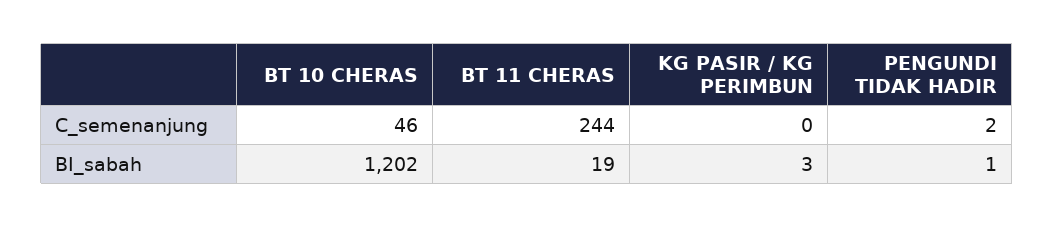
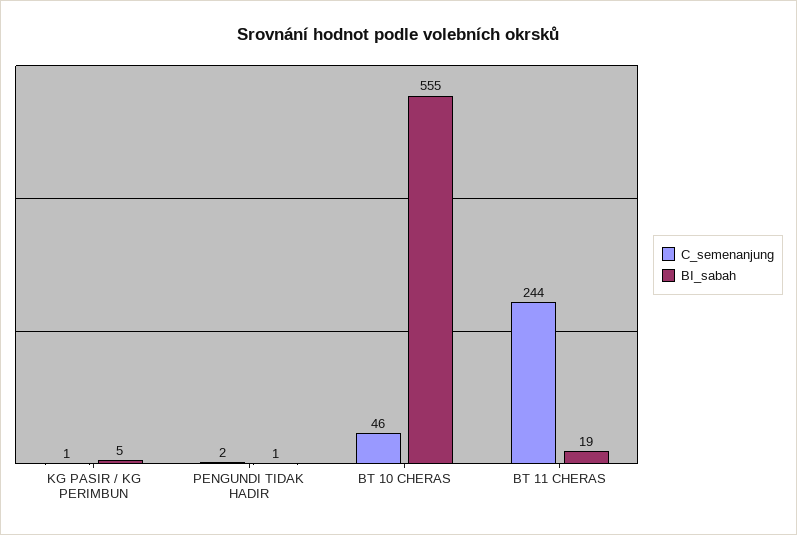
  {
    "C_semenanjung": {
      "BT 10 CHERAS": 46,
      "BT 11 CHERAS": 244,
-     "KG PASIR / KG PERIMBUN": 0,
+     "KG PASIR / KG PERIMBUN": 1,
      "PENGUNDI TIDAK HADIR": 2
    },
    "BI_sabah": {
-     "BT 10 CHERAS": 1202,
+     "BT 10 CHERAS": 555,
      "BT 11 CHERAS": 19,
-     "KG PASIR / KG PERIMBUN": 3,
+     "KG PASIR / KG PERIMBUN": 5,
      "PENGUNDI TIDAK HADIR": 1
    }
  }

### WORK ITEM
Among the records above, how many lines contain the word "TIDAK"? Answer with the number by itself.

### TASK RESULT
2